Les espoirs en l'Herceptin, qui fut en 1998 la première molécule ciblée pour le cancer du sein (environ 20% des tumeurs), n'a pas réellement modifié la survie globale des femmes atteintes. Si les progrès existent, ils sont à la marge et sans commune mesure avec les espoirs initiaux et les sommes fabuleuses englouties. De même, les espoirs fondés sur l'Avastin, à grand renfort de publicité dès 2005, ont disparu malgré les cinq milliards d'euros annuels de chiffre d'affaires pour la molécule. Et le retrait de l'indication pour le cancer du sein métastasé par la FDA (Agence américaine des produits alimentaires et médicamenteux) en 2010 aux Etats-Unis n'a rien changé aux bénéfices financiers ni aux indications données en France.

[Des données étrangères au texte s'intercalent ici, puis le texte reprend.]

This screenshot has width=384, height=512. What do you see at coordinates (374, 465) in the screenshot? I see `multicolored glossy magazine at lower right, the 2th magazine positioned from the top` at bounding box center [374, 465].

Des dépenses colossales de la Sécurité Sociale

En revanche, les dépenses engendrées sont colossales (cf site de François Pesty). La France a la particularité de faire rembourser cette recherche clinique imposée par la solidarité nationale : depuis le Plan Cancer 2003, les molécules innovantes en essais précoces et avant autorisation de mise sur le marché sont remboursées à 100% par la Sécurité Sociale.

Nous sommes le seul pays au monde à faire preuve d'une telle générosité... mais au bénéfice de qui, des labos ou des patients ? Dans ce contexte, il convient de mettre en balance les progrès à la marge, s'ils existent, avec une dépense publique de deux milliards d'euros qui menace l'existence même de notre système de santé.

Quand la recherche dicte les conduites cliniques

Qui sera responsable des victimes de « l'innovation » imposée à tous au nom de l'égalité et au profit des lobbies pharmaceutiques ? Le président de la République, sa ministre de la Santé et leurs nombreux conseillers pourront-ils jouer l'ignorance et la bonne foi en dépit des nombreuses mises en garde de multiples lanceurs d'alerte y compris dans la proximité immédiate du chef de l'Etat (5) ? Qui répondra de cette violation des codes de déontologie de la médecine ?

Comment expliquer que ce soient les chercheurs qui dictent les conduites thérapeutiques cliniques ? Et que peuvent faire les « docteurs », ceux qui traitent, palpent, auscultent et écoutent les patients devant ce TGV de l'innovation imposée par les rêves fous de quelques inventeurs ? Aujourd'hui, il est trop fréquent de voir des praticiens mettre au rebus les traitements efficaces pour donner le temps aux chercheurs de tester leurs molécules miracles. Et quand, finalement, une chirurgie traditionnelle est discutée, il est bien souvent trop tard pour guérir le patient.

Notes

(1) La face cachée des médicaments, Nicole Delépine, Editions Michalon, 2011
(2) 2014-02603_Plan cancer.pdf disponible sur sante.gouv.fr ou sur le site de l'INCa, 152 pages
(3) Au prix d'un traitement qu'on ne sait pas interrompre sans haut risque de rechutes
(4) De l'aveu même de la chef de service de l'institut Gustave Roussy, temple de cette recherche en 2013, à la journaliste qui l'interrogeait
(5) Le docteur Aquilino Morelle, actuelle « plume » de François Hollande, avait mis en garde dans le rapport IGAS de 2012 à propos des molécules dites « innovantes » sur l'intérêt prédominant des firmes dans le favoritisme lié au remboursement des essais précoces par l'assurance maladie.